### Directive 1
Reproduce the marathon runner interview below, word for word and in full.

### Exercise text
________________
What have been your most memorable races, and why?
There have been three that I’d rate the highest: London 1996 was my first, New York 2001 – as it was my wife’s 1st marathon and because it was only 6 weeks from 9/11, and the Comrades Ultra Marathon in 2008 – which, to me, is the best long distance race in the world.
What are your next running goals?
In the short term – to make my 500th marathon on April 15th 2012. My medium term goal is to set a personal best record for the marathon distance – my time to beat 3:23:42. I have a letter ready to be issued to all the news agencies titled. “If at first you don’t succeed, try and try again… well actually 500+ times.” My long term goal is to keep enjoying my running and maintaining my health.
What’s your day job?
I work at an airport managing, the Property and Facilities. It’s a varied job which is predominantly project based and I have a team of 12 people that work for me, 2 of which I have managed to get to run a marathon in the last 12 months.
Can you tell me more about your new running business ‘Madeyarun’?
I started Madeyarun.com with my wife Linda. We wanted to help people achieve more than they possibly believe they can. We offer discounts, travel advice, planning and price checking services through weekly bulletins & newsletters. Our “Travel Club” is a not-for-profit service where we arrange trips to other countries and marathons for runners and their supporters. Travelling together with like-minded people is a great way of experiencing new locations and marathons.
The current boom in running is bringing a lot of new people into the sport and more runners will be looking for better value races and more economical trips away. ‘Madeyarun’ is there to provide a service and after running and traveling to 800 marathons (our combined total), Linda and I should know a slightly bit more than most.
What advice would you give to new runners, and new distance runners?
________________
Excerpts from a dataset
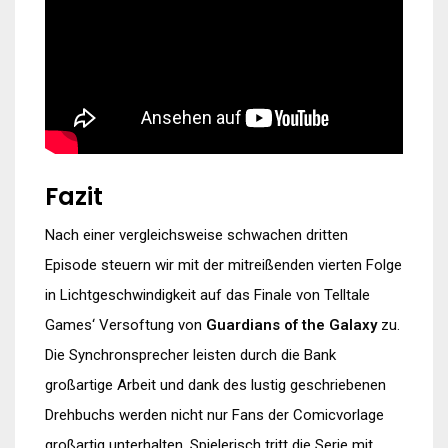
Fazit
Nach einer vergleichsweise schwachen dritten
Episode steuern wir mit der mitreißenden vierten Folge
in Lichtgeschwindigkeit auf das Finale von Telltale
Games‘ Versoftung von
Guardians of the Galaxy
zu.
Die Synchronsprecher leisten durch die Bank
großartige Arbeit und dank des lustig geschriebenen
Drehbuchs werden nicht nur Fans der Comicvorlage
großartig unterhalten. Spielerisch tritt die Serie mit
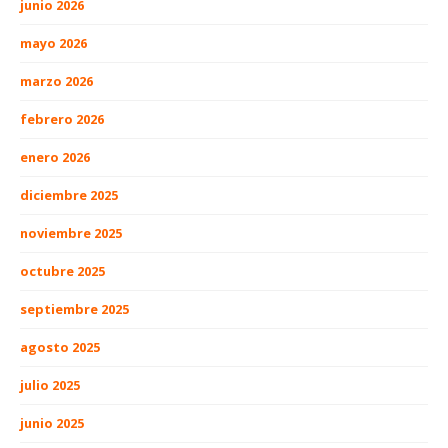
junio 2026
mayo 2026
marzo 2026
febrero 2026
enero 2026
diciembre 2025
noviembre 2025
octubre 2025
septiembre 2025
agosto 2025
julio 2025
junio 2025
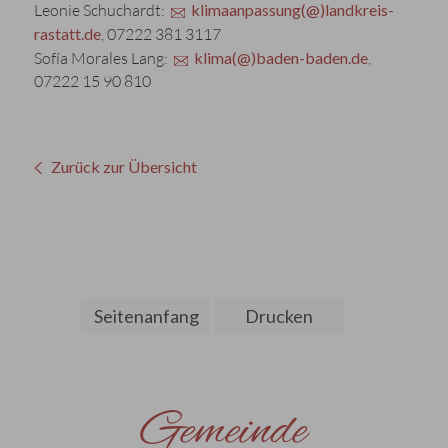
Leonie Schuchardt:
klimaanpassung(@)landkreis-
rastatt.de
, 07222 381 3117
Sofía Morales Lang:
klima(@)baden-baden.de
,
07222 15 90 810
Zurück zur Übersicht
Seitenanfang
Drucken
Gemeinde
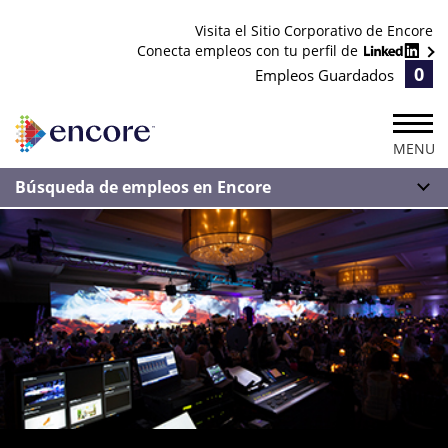
Visita el Sitio Corporativo de Encore
Conecta empleos con tu perfil de
0
Empleos Guardados
MENU
Búsqueda de empleos en Encore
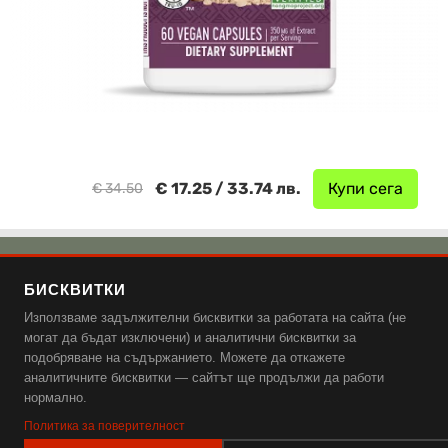
€ 17.25 / 33.74 лв.
Купи сега
€ 34.50
🌿 Добавки от Емаг
БИСКВИТКИ
🌿 Аптека Ревита
Използваме задължителни бисквитки за работата на сайта (не
🌿 Аптека Витания
могат да бъдат изключени) и аналитични бисквитки за
подобряване на съдържанието. Можете да откажете
Поверителност и защита на данните, бисквитки и общи
аналитичните бисквитки — сайтът ще продължи да работи
нормално.
условия.
Политика за поверителност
________________
### Directive 2
Turn the lines of every record above into a JSON list of strings, one string per line, with blank lines left out. Leave the pictures out of your answer.

### Your solution 1
What have been your most memorable races, and why?
There have been three that I’d rate the highest: London 1996 was my first, New York 2001 – as it was my wife’s 1st marathon and because it was only 6 weeks from 9/11, and the Comrades Ultra Marathon in 2008 – which, to me, is the best long distance race in the world.
What are your next running goals?
In the short term – to make my 500th marathon on April 15th 2012. My medium term goal is to set a personal best record for the marathon distance – my time to beat 3:23:42. I have a letter ready to be issued to all the news agencies titled. “If at first you don’t succeed, try and try again… well actually 500+ times.” My long term goal is to keep enjoying my running and maintaining my health.
What’s your day job?
I work at an airport managing, the Property and Facilities. It’s a varied job which is predominantly project based and I have a team of 12 people that work for me, 2 of which I have managed to get to run a marathon in the last 12 months.
Can you tell me more about your new running business ‘Madeyarun’?
I started Madeyarun.com with my wife Linda. We wanted to help people achieve more than they possibly believe they can. We offer discounts, travel advice, planning and price checking services through weekly bulletins & newsletters. Our “Travel Club” is a not-for-profit service where we arrange trips to other countries and marathons for runners and their supporters. Travelling together with like-minded people is a great way of experiencing new locations and marathons.
The current boom in running is bringing a lot of new people into the sport and more runners will be looking for better value races and more economical trips away. ‘Madeyarun’ is there to provide a service and after running and traveling to 800 marathons (our combined total), Linda and I should know a slightly bit more than most.
What advice would you give to new runners, and new distance runners?

### Your solution 2
[
  "Fazit",
  "Nach einer vergleichsweise schwachen dritten",
  "Episode steuern wir mit der mitreißenden vierten Folge",
  "in Lichtgeschwindigkeit auf das Finale von Telltale",
  "Games‘ Versoftung von",
  "Guardians of the Galaxy",
  "zu.",
  "Die Synchronsprecher leisten durch die Bank",
  "großartige Arbeit und dank des lustig geschriebenen",
  "Drehbuchs werden nicht nur Fans der Comicvorlage",
  "großartig unterhalten. Spielerisch tritt die Serie mit",
  "junio 2026",
  "mayo 2026",
  "marzo 2026",
  "febrero 2026",
  "enero 2026",
  "diciembre 2025",
  "noviembre 2025",
  "octubre 2025",
  "septiembre 2025",
  "agosto 2025",
  "julio 2025",
  "junio 2025",
  "Leonie Schuchardt:",
  "klimaanpassung(@)landkreis-",
  "rastatt.de",
  ", 07222 381 3117",
  "Sofía Morales Lang:",
  "klima(@)baden-baden.de",
  ",",
  "07222 15 90 810",
  "Zurück zur Übersicht",
  "Seitenanfang",
  "Drucken",
  "Gemeinde",
  "Visita el Sitio Corporativo de Encore",
  "Conecta empleos con tu perfil de",
  "0",
  "Empleos Guardados",
  "MENU",
  "Búsqueda de empleos en Encore",
  "€ 17.25 / 33.74 лв.",
  "Купи сега",
  "€ 34.50",
  "🌿 Добавки от Емаг",
  "БИСКВИТКИ",
  "🌿 Аптека Ревита",
  "Използваме задължителни бисквитки за работата на сайта (не",
  "🌿 Аптека Витания",
  "могат да бъдат изключени) и аналитични бисквитки за",
  "подобряване на съдържанието. Можете да откажете",
  "Поверителност и защита на данните, бисквитки и общи",
  "аналитичните бисквитки — сайтът ще продължи да работи",
  "нормално.",
  "условия.",
  "Политика за поверителност"
]